▶ _Your assignment_: In the abstract on suture closure methods below, condense the paragraph beginning "Healthcare systems are receiving increasing pressures" into a shorter version that keeps its main facts.

▶ _Text excerpt_:
"""
Article Abstract

Economic evaluation of different suture closure methods: barbed versus traditional interrupted sutures

Authors: Randa K. Elmallah, Anton Khlopas, Mhamad Faour, Morad Chughtai, Arthur L. Malkani, Peter M. Bonutti, Martin Roche, Steven F. Harwin, Michael A. Mont


Healthcare systems are receiving increasing pressures from payers, such as the Centers for Medicare and Medicaid (CMS), to reduce the costs associated with procedures, and with the implementation of the Affordable Care Act, high costs are addressed through pay-for-performance programs. Thus, multiple areas of total knee arthroplasty (TKA) surgery are under scrutiny, including surgical times, material costs, and the costs of associated complications and readmissions. Suture type has been determined to be a factor that may influence closure times, as well as direct material costs. Therefore, the purpose of this review was to compare: (I) the cost of using barbed vs. conventional interrupted sutures; (II) the additional cost of differences in complications, if any; (III) to extrapolate cost savings on a hospital and national level; and (IV) to discuss the role of these findings on hospital savings and the effect on bundled payments. It was found that the main factors affecting differences in overall costs between barbed and standard interrupted suture were material cost and closure time. Many studies have demonstrated greater cost savings with the barbed suture due to shorter operative times, despite the higher material costs. The majority of studies also demonstrated similar complication rates between the suture types, and thus these are unlikely to affect the cost difference. However, to the best of our knowledge, there are no TKA studies in the literature evaluating the effect of suture type and associated complications on lengths of stay and readmission rates. Thus, it is unclear how these cost savings will translate to reimbursements rates and the role that they might play in bundled payments. Several studies in other specialties demonstrate decreased infection rates with the use of barbed sutures, which, if found to be true for TKA can be extrapolated to 3 million dollars of savings in revision TKA costs. Further studies on this topic are needed to define these relationships.
"""
▶ _Information provided_:
"""
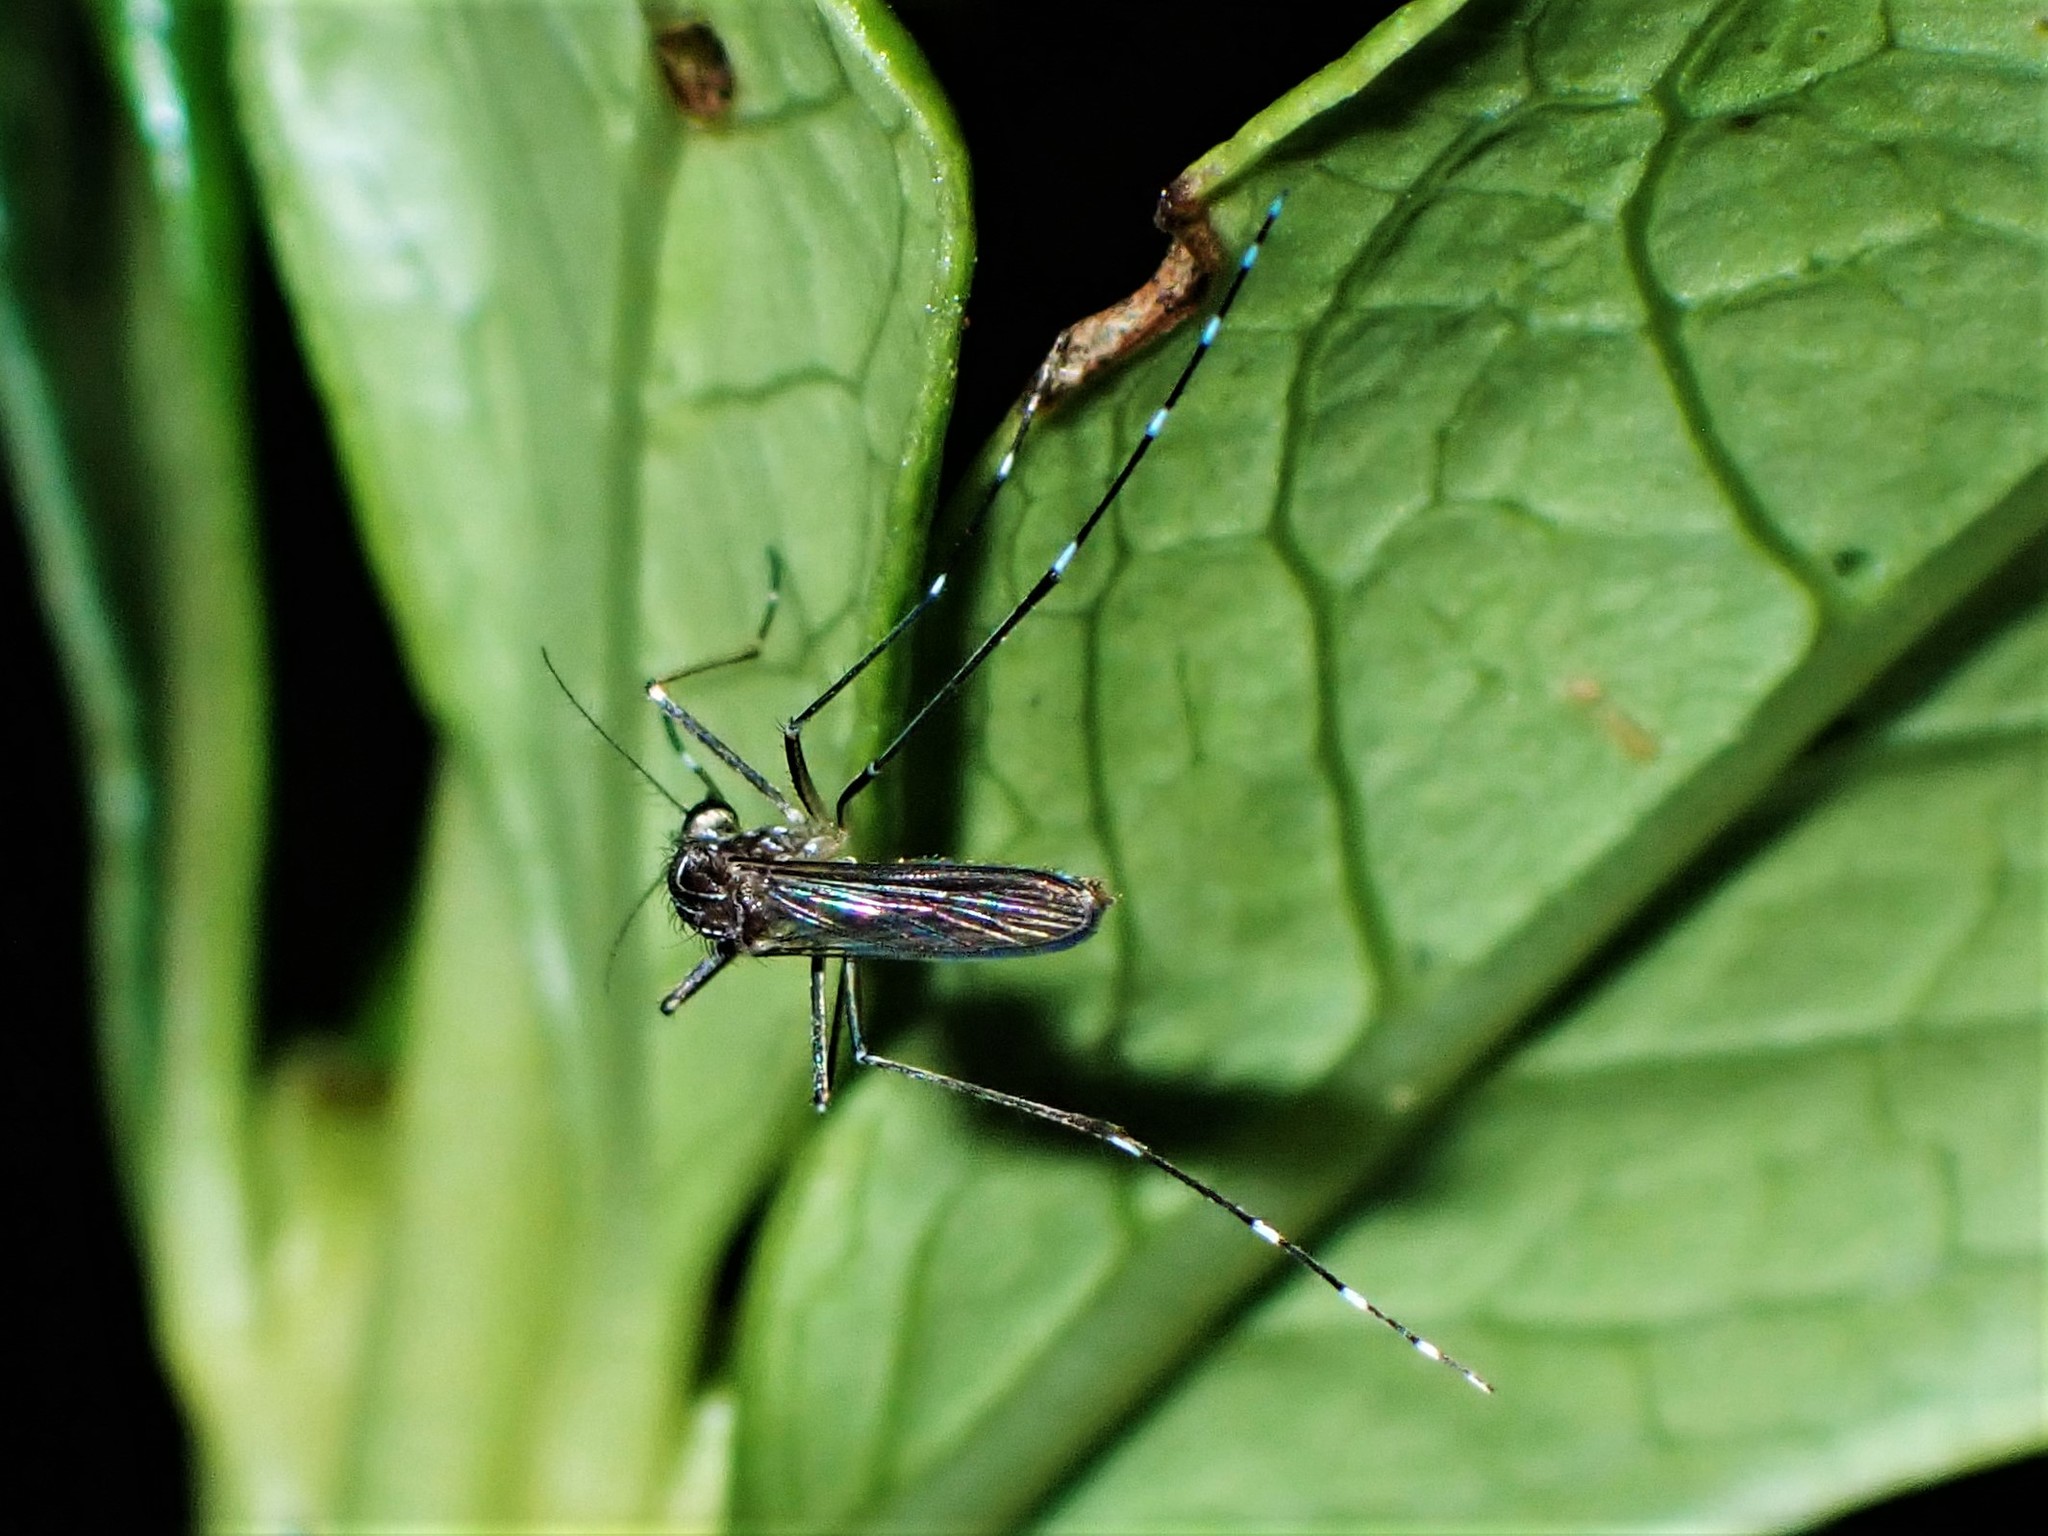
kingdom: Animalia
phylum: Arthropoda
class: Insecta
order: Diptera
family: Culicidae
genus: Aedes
"""
"""
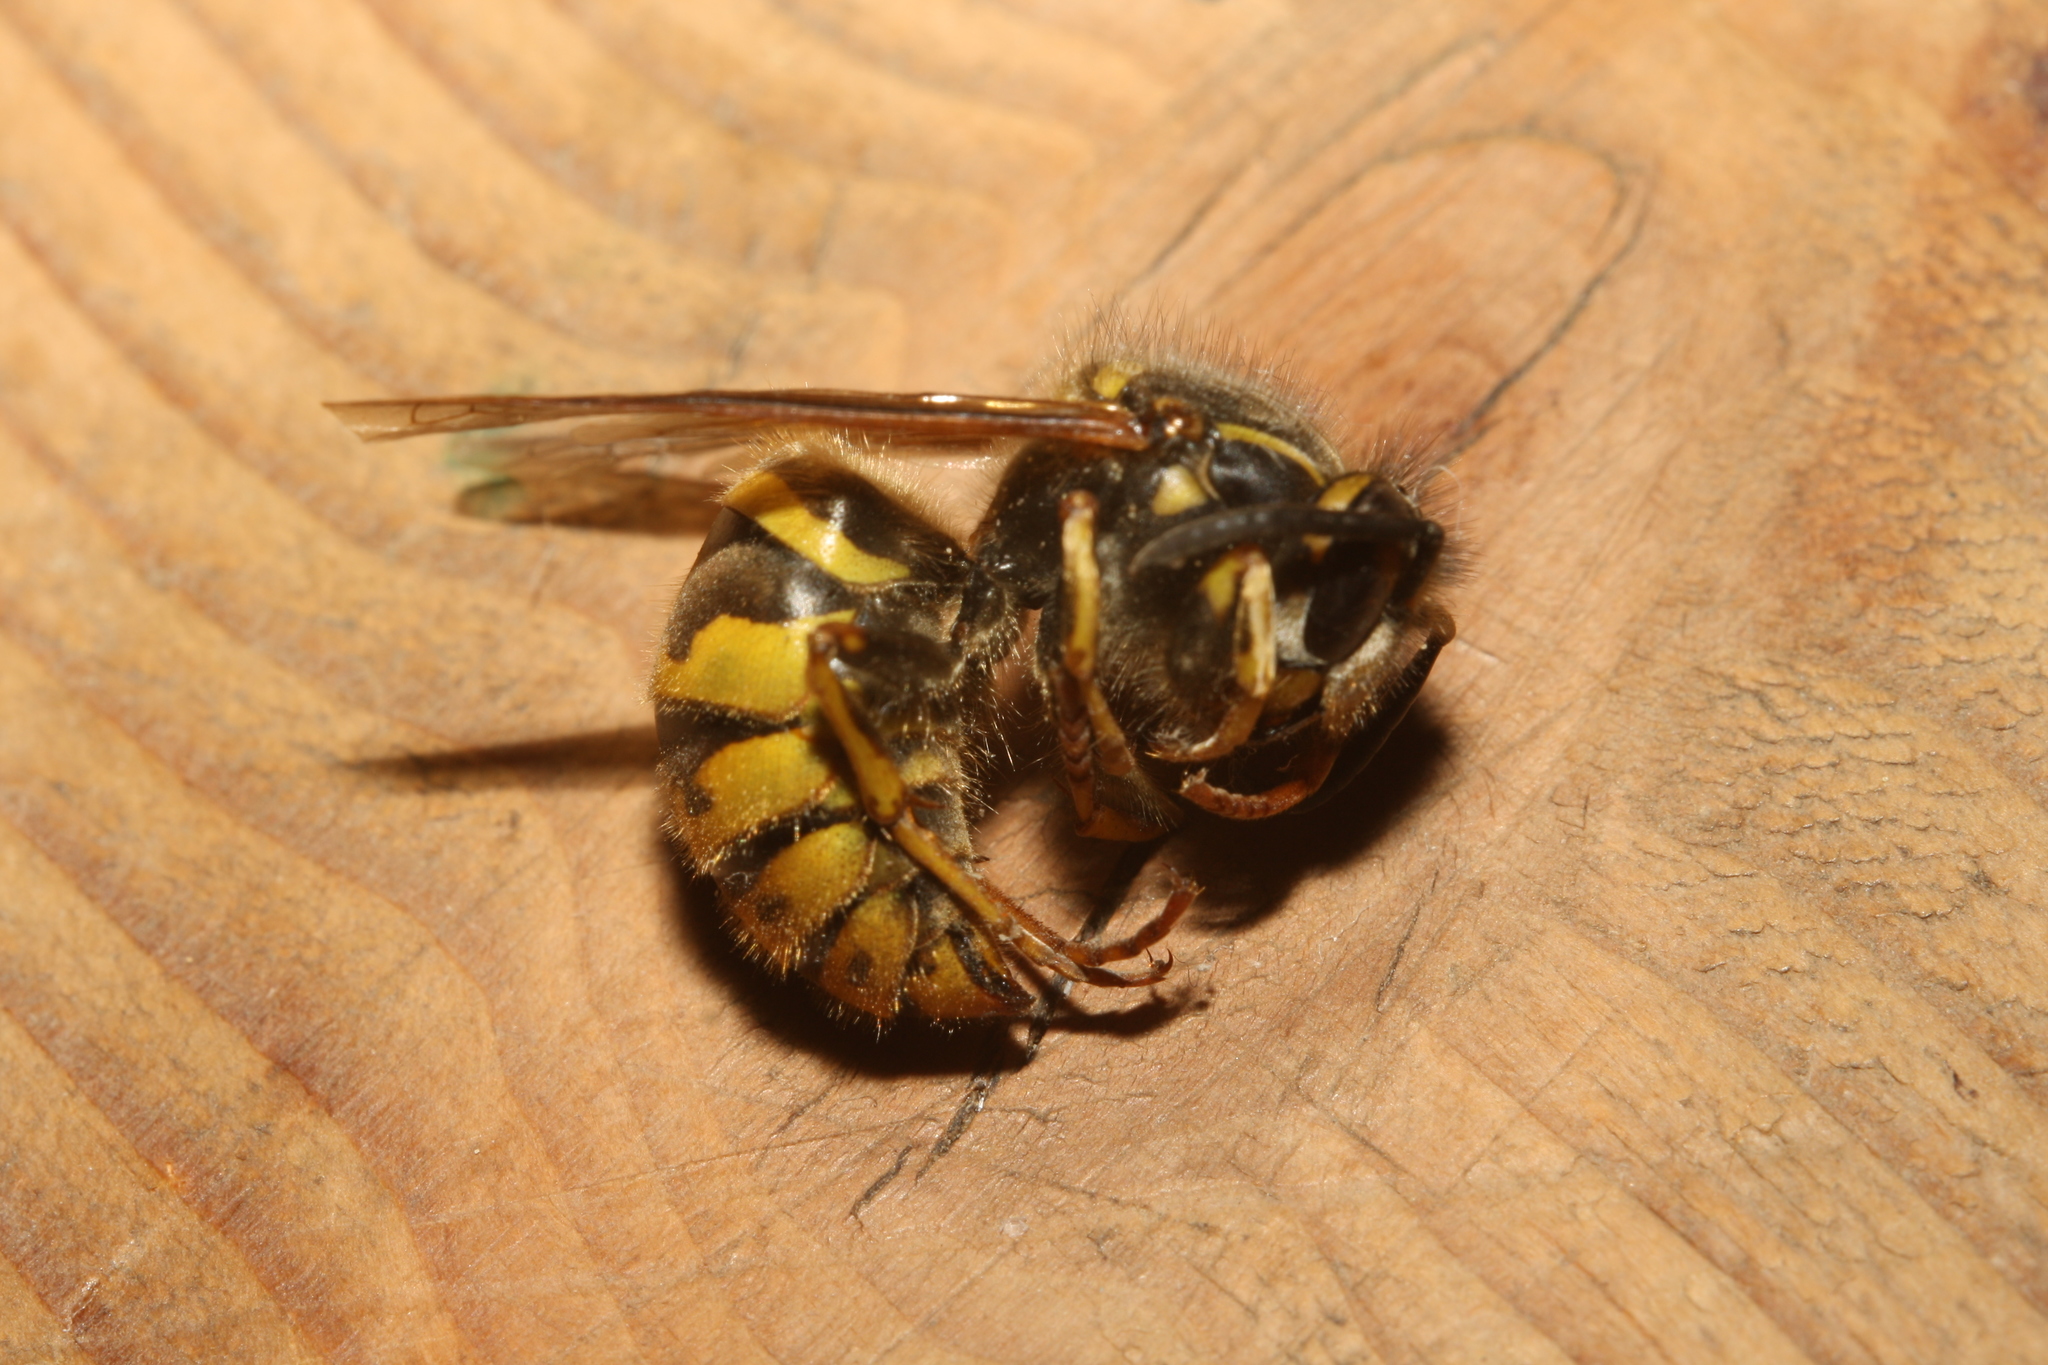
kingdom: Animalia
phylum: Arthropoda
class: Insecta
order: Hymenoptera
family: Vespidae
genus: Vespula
"""
"""
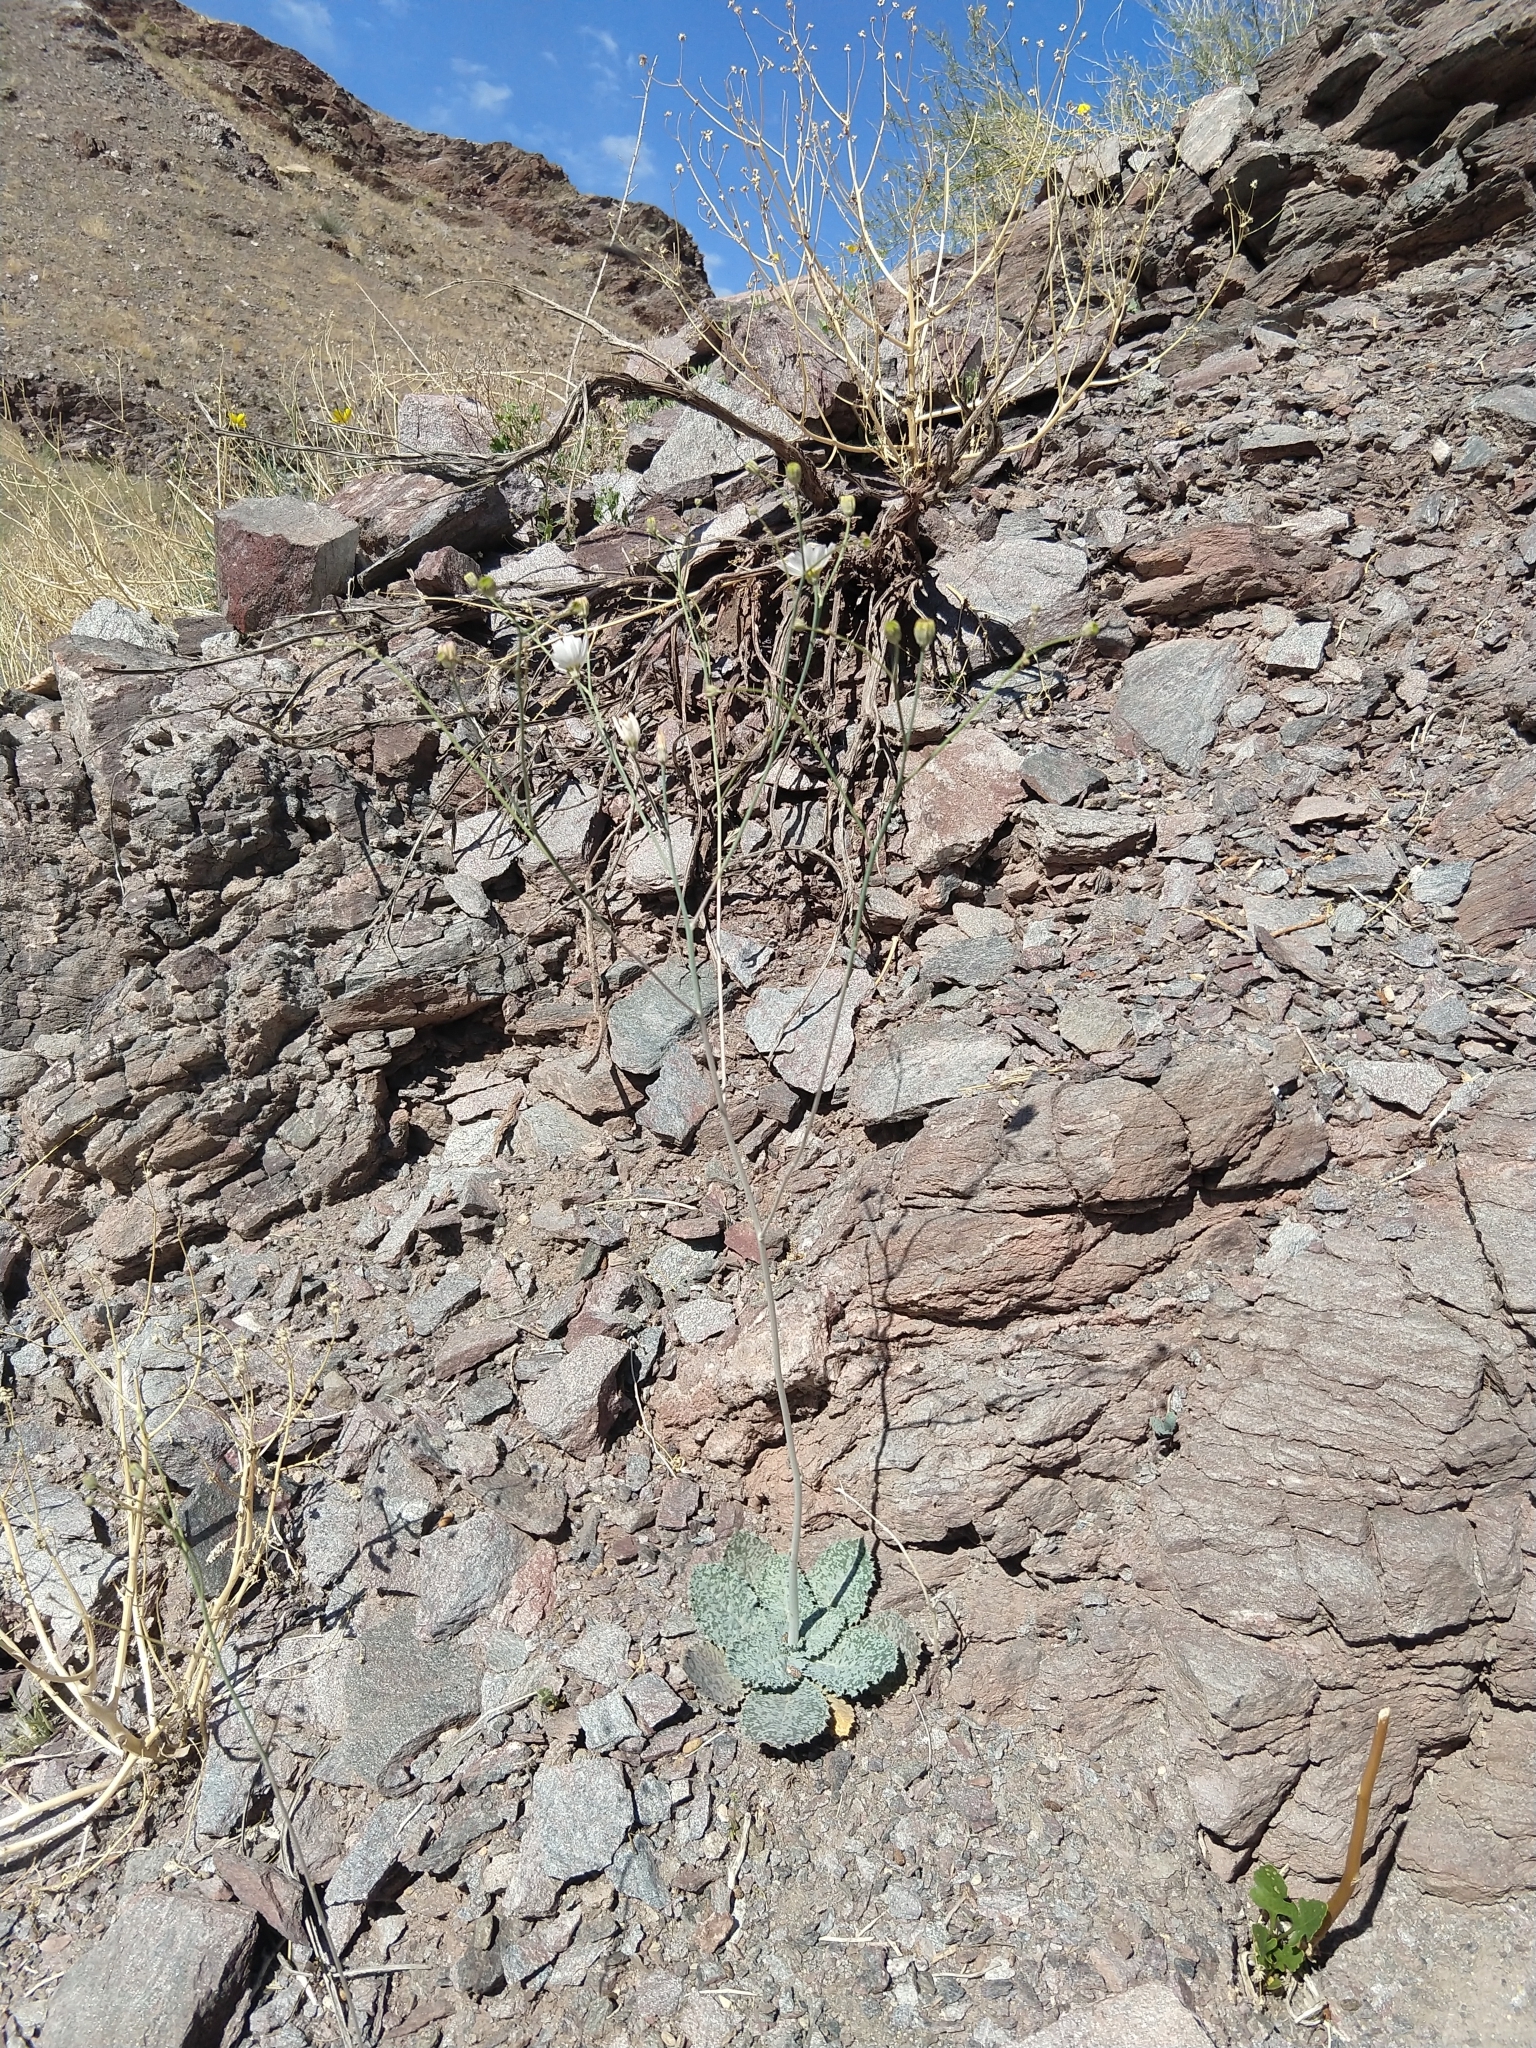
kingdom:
"""
▶ _Task solution_:
Payers such as the Centers for Medicare and Medicaid (CMS) are pushing healthcare systems to lower procedure costs. Under the Affordable Care Act, pay-for-performance programs address high costs. As a result, surgical times, material costs, and the costs of complications and readmissions in total knee arthroplasty (TKA) are under scrutiny. Suture type may affect both closure time and direct material costs.

This review compared four things:
- the cost of barbed versus conventional interrupted sutures
- any added cost from differences in complications
- cost savings projected at the hospital and national levels
- what these findings mean for hospital savings and bundled payments

Material cost and closure time were the main factors behind the difference in overall cost. Many studies found that barbed sutures saved more money despite higher material costs, because they shortened operative time. Most studies found similar complication rates for the two suture types, so complications are unlikely to affect the cost difference.

No TKA studies have examined how suture type and its complications affect length of stay and readmission rates. It is therefore unclear how the savings will affect reimbursement rates and bundled payments. Studies in other specialties show lower infection rates with barbed sutures. If the same holds for TKA, this could mean 3 million dollars in savings on revision TKA costs. Further studies are needed to define these relationships.